Like many other states, Texas bans the carrying of concealed handguns without a license. Obtaining a license requires a background check and a gun-safety course. By long-established law, however, Texans can cite "traveling" as a defense to possession of an unlicensed handgun. But while traveling was widely understood to denote a journey of some distance, it was never defined. (Travel on planes and other interstate conveyances banning weapons falls under federal jurisdiction.)
In 2005, lawmakers sought to remove the ambiguity by declaring that anyone in a private vehicle who was not engaged in criminal activity or otherwise barred from possessing a firearm was "presumed to be traveling," and thus exempt from restrictions on concealed handguns.
The problem came with the fact that a number of county and district attorneys didn't agree with the law.

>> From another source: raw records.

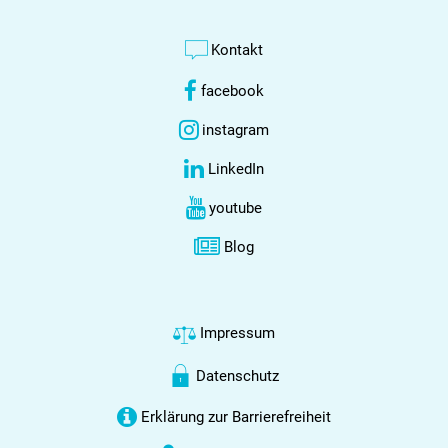
Kontakt
facebook
instagram
LinkedIn
youtube
Blog
Impressum
Datenschutz
Erklärung zur Barrierefreiheit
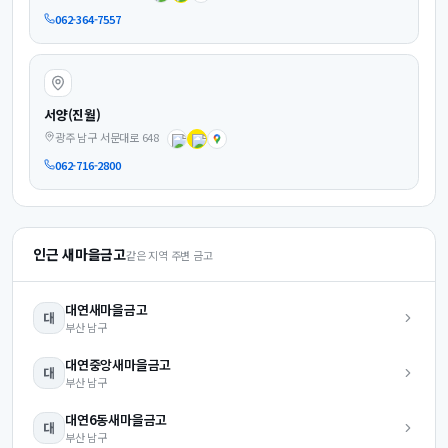
062-364-7557
서양(진월)
광주 남구 서문대로 648
062-716-2800
인근 새마을금고
같은 지역 주변 금고
대연
새마을금고
대
부산
남구
대연중앙
새마을금고
대
부산
남구
대연6동
새마을금고
대
부산
남구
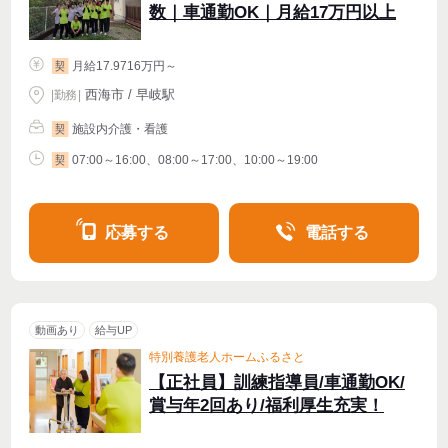
数｜車通勤OK｜月給17万円以上
月給17.9716万円～
契
西海市 / 早岐駅
|
勤務
|
施設内介護・看護
契
07:00～16:00、08:00～17:00、10:00～19:00
契
応募する
電話する
動画あり
給与UP
特別養護老人ホームふるさと
【正社員】訓練指導員/車通勤OK/
賞与年2回あり/福利厚生充実！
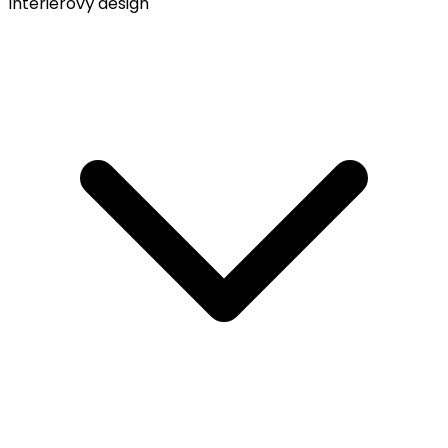
Interiérový design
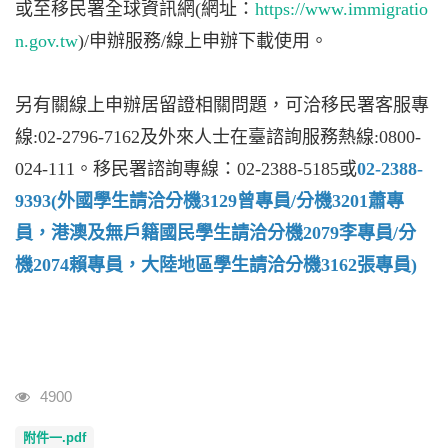
或至移民署全球資訊網(網址：
https://www.immigratio
n.gov.tw
)/申辦服務/線上申辦下載使用。
另有關線上申辦居留證相關問題，可洽移民署客服專
線:02-2796-7162及外來人士在臺諮詢服務熱線:0800-
024-111。移民署諮詢專線：02-2388-5185或
02-2388-
9393(外國學生請洽分機3129曾專員/分機3201蕭專
員，港澳及無戶籍國民學生請洽分機2079李專員/分
機2074賴專員，大陸地區學生請洽分機3162張專員)
瀏覽人次
4900
附件一.pdf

In spite of what the legislature had to say on the matter, they instructed police to seize any weapons found and to arrest the driver. As one DA put it "The presumption of innocence does not make the person innocent."
Needless to say, this hasn't gone over well with either gun owners or the legislature, who thought that they made the matter pretty clear. And to highlight the threat of inappropriate arrest and prosecution, the Texas ACLU and the NRA affiliate decided to work together to produce a report titled Above the Law: How Texas prosecutors are placing their own judgment over that of the Legislature and the law of the land.
From the .pdf:
The ACLU, TCJC and TSRA:
Common ground in defense of the law and the constitution
The ACLU of Texas, the Texas Criminal Justice Coalition TCJC) and the Texas State Rifle Association (TSRA) came together to spotlight unlawful, unnecessary governmental encroachment on average law-abiding citizens. TSRA and the National Rifle Association advocated for HB 823 in 2005, and its members remain keenly interested. TCJC and the ACLU believe that Texas incarcerates too many people already for nonviolent conduct, and that unnecessary incarceration of nonviolent Texans harms both public safety and civil liberties. Even after HB 823, Texans still are subjected to stop, interrogation and possible arrest. The 80th Texas Legislature should end the confusion by changing that "presumption" to a definition and requiring written consent for searches at Texas traffic stops.
And odd combination? Perhaps. But perhaps not. From the NYT article:
Alice Tripp, the legislative director for the rifle association, conceded that the groups had been seen as an odd couple. "Everybody kind of went, ‘Oh my God, what’s the A.C.L.U. doing here with the gun people?’ " Ms. Tripp said. But she said they had found common ground on self-defense as an endangered liberty.
I myself am a member of the ACLU (even though I don't agree with the national organization's tendencies to see the 2nd Amendment as a 'collective right') and the NRA (even though I don't agree with a number of their policies) - because I see the two oganizations working to protect the Bill of Rights, which I consider to be both a progressive goal and in the best interested of the Democratic party.
Self defense is a basic liberty, and no tin-horn County Attorney should have the right to trample that liberty in non-compliance with the law of the state. It would be very much like a County Attorney in state where GLBT marriage is allowed telling police to arrest said couples if they lived together. Or a County Attorney telling police to arrest blacks who wanted to register to vote.